Items from a data source:
_ _ _ _ _ _ _
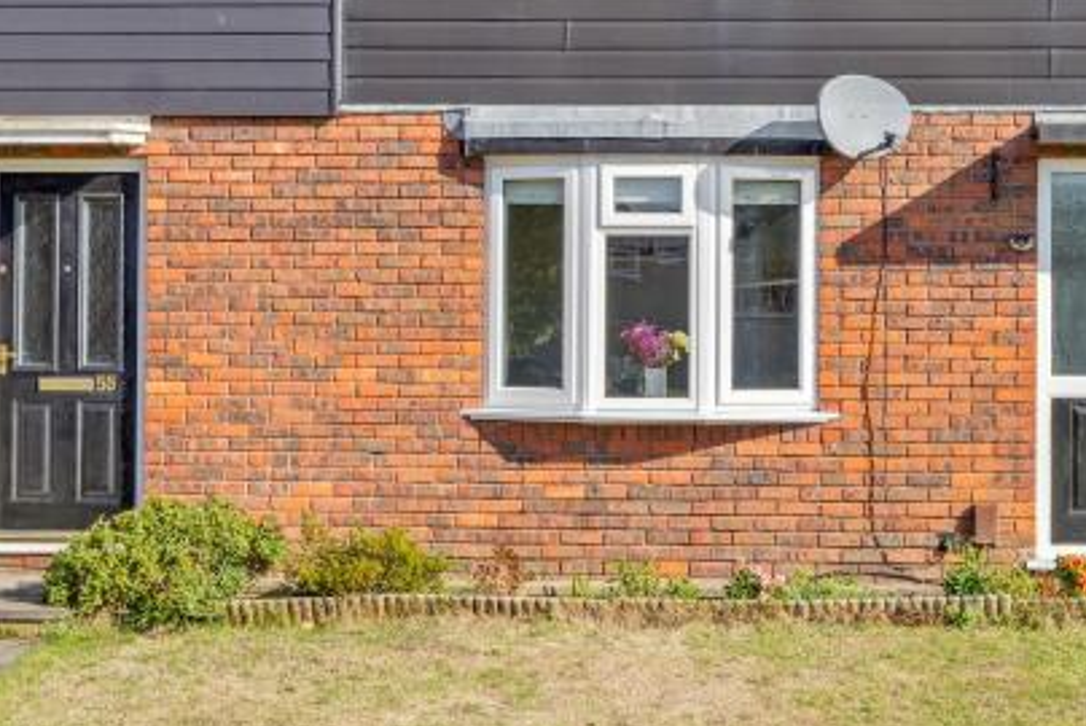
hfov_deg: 26.4
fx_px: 2294
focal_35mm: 76
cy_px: 241
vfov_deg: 17.9
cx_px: 771
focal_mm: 30
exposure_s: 1/1000
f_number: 5.6
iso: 500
_ _ _ _ _ _ _
_Job_: Lines from the one containing "focal_35mm: 76" through the last line of the records, restated word for word: that is the whole response.

_Expected output_:
focal_35mm: 76
cy_px: 241
vfov_deg: 17.9
cx_px: 771
focal_mm: 30
exposure_s: 1/1000
f_number: 5.6
iso: 500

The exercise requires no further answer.